▸ **Trecho**
★ ★ ★ ★

« cansado, eu? | Main | enquanto vocês lêem e dormem »
8.09.06
se rasgum na outracoisa
em breve, nas bancas. autoria de um cretino. por ora, só a cabecinha.

vanguart, numa de suas tradicionais partidas de futebol de botão, em frente ao chalé dos chalés do festival. clique de renato reis.
Brasil, 1500. Aportava no território hoje conhecido como Bahia de todos os santos as três naus portuguesas, abarrotadas de marujos sedentos por desfrutar dos prazeres oferecidos pela terra ainda desconhecida. Mata fechada era o que podiam apurar ao longe. De onde logo saíram os nativos para recebê-los um tanto quanto calorosamente, por assim dizer. Levados pelas mãos por beldades cor-de-jambo, cujos cheiros e sabores eram da receita o mais exótico dos prazeres, adentraram a floresta. Não demorou, depararam-se com o nunca dantes visto. Festa estranha, com gente esquisita. Mas nada de birita. “Passa um cachimbão da paz pro Cabral, que daqui ele não sai mais”, disse então Abopuru, a primeira groupie genuinamente brasileira. Gostou tanto do pincel do moço que dele ganhou de presente, que acabou com ele ensaiando seus primeiros garranchos. De lá pra cá, pouca coisa mudou. Pouquíssima coisa mesmo...
Brasil, setembro de 2006. Belém. Parque dos Igarapés. I Festival de Rock Independente do Pará. Se Rasgum no Rock. Roqueiros saídos dos confins da terra brasilis, sedentos por desfrutar dos prazeres oferecidos por este solo ainda desconhecido pela maioria dos nativos que neste país se escondem, desembarcam por estas plagas sem a mínima idéia do que por eles esperam. Na bagagem, além do bom e velho rock´n´roll, alguns artefatos que, a olhos desatentos e desprovidos de um mínimo de sensibilidade, não causariam assim tanto furor. Pode ter demorado além da cota, mas finalmente a Bahia caiu. Após mais de quatrocentos anos de rixa, o Pará teve sua chance em caráter oficial de desbancar os orixás no veredicto final. Com destaque no quesito sensualidade. E em tudo mais que a criatividade pôde transformar quando os recursos que se tinham ao alcance das mãos, embora distantes de serem rústicos, eram, no entanto, escassos.

★ ★ ★ ★

▸ **Itens exibidos**
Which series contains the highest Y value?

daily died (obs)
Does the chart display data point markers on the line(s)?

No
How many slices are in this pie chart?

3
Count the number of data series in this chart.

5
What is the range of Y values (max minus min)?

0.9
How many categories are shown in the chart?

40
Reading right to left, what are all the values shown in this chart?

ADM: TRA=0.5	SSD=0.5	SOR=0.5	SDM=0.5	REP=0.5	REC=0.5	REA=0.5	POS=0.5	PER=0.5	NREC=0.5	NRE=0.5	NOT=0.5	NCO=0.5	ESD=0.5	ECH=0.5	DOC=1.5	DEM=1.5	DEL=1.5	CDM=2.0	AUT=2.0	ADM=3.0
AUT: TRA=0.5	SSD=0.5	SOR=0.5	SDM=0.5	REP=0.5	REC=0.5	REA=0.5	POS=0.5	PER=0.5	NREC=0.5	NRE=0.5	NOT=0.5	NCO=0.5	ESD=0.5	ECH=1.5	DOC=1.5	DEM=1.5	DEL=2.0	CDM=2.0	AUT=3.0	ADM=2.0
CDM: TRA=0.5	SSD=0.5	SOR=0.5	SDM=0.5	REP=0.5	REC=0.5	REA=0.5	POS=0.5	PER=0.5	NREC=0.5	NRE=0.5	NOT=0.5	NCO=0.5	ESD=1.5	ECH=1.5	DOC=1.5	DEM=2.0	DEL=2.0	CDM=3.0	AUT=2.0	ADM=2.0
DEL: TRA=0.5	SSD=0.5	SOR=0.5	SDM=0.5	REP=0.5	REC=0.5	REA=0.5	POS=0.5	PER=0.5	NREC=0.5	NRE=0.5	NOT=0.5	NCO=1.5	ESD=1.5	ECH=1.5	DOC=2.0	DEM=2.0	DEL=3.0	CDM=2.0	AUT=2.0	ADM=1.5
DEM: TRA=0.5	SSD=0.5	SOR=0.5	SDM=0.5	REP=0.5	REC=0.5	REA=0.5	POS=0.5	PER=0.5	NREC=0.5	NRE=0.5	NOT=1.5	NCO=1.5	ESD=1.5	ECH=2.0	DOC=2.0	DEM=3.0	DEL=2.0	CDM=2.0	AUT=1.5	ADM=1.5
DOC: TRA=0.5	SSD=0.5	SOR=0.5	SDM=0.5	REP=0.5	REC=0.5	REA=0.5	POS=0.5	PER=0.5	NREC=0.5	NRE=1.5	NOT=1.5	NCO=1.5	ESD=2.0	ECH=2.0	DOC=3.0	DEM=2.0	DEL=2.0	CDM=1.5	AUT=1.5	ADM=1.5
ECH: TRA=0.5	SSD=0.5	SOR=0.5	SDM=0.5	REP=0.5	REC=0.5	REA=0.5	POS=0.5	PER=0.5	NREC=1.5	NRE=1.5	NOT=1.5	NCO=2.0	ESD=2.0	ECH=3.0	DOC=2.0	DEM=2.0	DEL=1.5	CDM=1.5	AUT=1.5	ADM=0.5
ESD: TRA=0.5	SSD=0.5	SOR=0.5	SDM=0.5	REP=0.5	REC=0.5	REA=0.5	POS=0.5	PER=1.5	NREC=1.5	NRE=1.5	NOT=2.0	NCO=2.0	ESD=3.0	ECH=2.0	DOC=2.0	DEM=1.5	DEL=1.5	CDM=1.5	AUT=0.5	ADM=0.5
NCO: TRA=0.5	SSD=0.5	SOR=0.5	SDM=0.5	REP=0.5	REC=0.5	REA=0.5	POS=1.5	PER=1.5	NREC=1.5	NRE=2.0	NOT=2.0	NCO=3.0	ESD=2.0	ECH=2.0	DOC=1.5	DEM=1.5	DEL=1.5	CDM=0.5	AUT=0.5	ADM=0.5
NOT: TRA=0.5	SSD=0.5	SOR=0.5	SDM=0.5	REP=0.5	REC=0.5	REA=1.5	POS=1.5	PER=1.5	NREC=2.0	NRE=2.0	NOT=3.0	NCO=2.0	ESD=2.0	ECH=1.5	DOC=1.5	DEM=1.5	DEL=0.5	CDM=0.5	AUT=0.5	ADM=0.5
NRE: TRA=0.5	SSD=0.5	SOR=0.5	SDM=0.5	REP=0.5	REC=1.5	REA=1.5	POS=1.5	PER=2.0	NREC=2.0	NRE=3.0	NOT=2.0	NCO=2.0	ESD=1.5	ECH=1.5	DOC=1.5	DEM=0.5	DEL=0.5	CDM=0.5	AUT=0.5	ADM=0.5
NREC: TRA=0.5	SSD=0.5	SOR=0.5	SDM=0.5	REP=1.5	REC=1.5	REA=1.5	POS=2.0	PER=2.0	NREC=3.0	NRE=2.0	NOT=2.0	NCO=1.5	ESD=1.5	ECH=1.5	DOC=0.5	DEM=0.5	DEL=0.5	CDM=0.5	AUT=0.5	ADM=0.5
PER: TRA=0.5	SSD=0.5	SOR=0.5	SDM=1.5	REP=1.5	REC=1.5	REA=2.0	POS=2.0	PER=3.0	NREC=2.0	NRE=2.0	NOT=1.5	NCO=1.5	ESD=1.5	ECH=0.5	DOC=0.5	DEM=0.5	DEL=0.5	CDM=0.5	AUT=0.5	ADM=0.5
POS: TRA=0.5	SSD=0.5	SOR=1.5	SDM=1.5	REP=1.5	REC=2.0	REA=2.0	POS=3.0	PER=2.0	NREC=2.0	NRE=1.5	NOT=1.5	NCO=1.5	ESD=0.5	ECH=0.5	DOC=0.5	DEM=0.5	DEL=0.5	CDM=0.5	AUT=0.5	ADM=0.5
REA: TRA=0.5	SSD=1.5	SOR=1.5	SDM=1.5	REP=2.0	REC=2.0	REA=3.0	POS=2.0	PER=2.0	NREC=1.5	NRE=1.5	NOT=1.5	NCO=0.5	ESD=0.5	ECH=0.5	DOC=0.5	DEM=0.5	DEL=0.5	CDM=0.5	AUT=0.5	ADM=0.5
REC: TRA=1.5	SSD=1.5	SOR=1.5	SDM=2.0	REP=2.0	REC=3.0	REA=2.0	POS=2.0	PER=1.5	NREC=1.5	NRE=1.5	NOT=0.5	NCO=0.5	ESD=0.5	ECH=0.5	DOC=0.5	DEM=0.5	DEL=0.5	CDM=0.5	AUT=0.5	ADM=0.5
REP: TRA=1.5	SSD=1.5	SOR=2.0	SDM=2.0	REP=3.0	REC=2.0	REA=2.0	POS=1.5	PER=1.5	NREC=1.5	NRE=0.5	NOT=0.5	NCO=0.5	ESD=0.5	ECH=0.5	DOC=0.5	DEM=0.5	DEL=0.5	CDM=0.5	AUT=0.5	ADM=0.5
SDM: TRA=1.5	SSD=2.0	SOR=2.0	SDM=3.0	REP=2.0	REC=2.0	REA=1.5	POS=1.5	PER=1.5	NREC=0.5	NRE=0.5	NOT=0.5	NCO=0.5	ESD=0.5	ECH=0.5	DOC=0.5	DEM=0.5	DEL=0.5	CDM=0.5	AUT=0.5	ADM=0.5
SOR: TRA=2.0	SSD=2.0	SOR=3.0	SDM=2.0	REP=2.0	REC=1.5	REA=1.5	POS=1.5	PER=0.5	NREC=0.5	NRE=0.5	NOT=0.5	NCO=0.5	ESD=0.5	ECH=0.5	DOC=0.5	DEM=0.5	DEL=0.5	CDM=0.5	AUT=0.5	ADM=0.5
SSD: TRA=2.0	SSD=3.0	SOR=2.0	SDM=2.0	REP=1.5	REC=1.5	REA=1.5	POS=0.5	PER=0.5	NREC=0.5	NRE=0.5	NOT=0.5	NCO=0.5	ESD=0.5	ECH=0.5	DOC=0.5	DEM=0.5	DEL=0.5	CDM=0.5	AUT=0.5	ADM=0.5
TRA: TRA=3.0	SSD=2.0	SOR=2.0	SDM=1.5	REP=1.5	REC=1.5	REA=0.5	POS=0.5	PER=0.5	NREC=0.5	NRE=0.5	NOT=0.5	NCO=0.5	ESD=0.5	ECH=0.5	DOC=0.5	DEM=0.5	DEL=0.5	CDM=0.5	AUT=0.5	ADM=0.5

★ ★ ★ ★

▸ **Instrução de trabalho A**
Responda com base no texto sobre o festival Se Rasgum:
(i) De quem é o clique da foto da Vanguart jogando futebol de botão?
(ii) Como se chama a personagem descrita como a primeira groupie genuinamente brasileira?
(iii) Em que cidade e em que parque ocorre o I Festival de Rock Independente do Pará?
▸ **Instrução de trabalho B**
Prossiga com o texto sobre o festival Se Rasgum a partir da última frase apresentada.
Os itens não têm qualquer papel no que se pede aqui.

▸ **Resultado A**
(i) De renato reis.
(ii) Abopuru.
(iii) Em Belém, no Parque dos Igarapés.

▸ **Resultado B**
“Estamos passando uma temporada em São Paulo, temos alguns compromissos com o Sesc e tal. Então, fora o frio de são Paulo, ainda há a tensão com o PCC nas ruas e o caralho, nego fica se cuidando na hora de voltar pra casa e tudo. Daí, chega num festival desses, com esse clima, a gente até se desintoxica um pouco. Passei horas ontem no igarapé. É difícil surgir uma oportunidade de curtir uma água dessas, mais natural. Eu estava comentando com o Marcelo (Damaso, um dos organizadores do festival) que o sujeito que projetou esse parque, essa estrutura toda, se inspirou no rock´n´roll, em Woodstock. Pensa num lugar perfeito. É aqui”, desabafa Fred 04, da Mundo Livre (PE), escondendo o jogo do que realmente aconteceu nos chalés onde as bandas forasteiras, com exceção de Cachorro Grande – urtiga? –, ficaram alojadas, dentro do parque.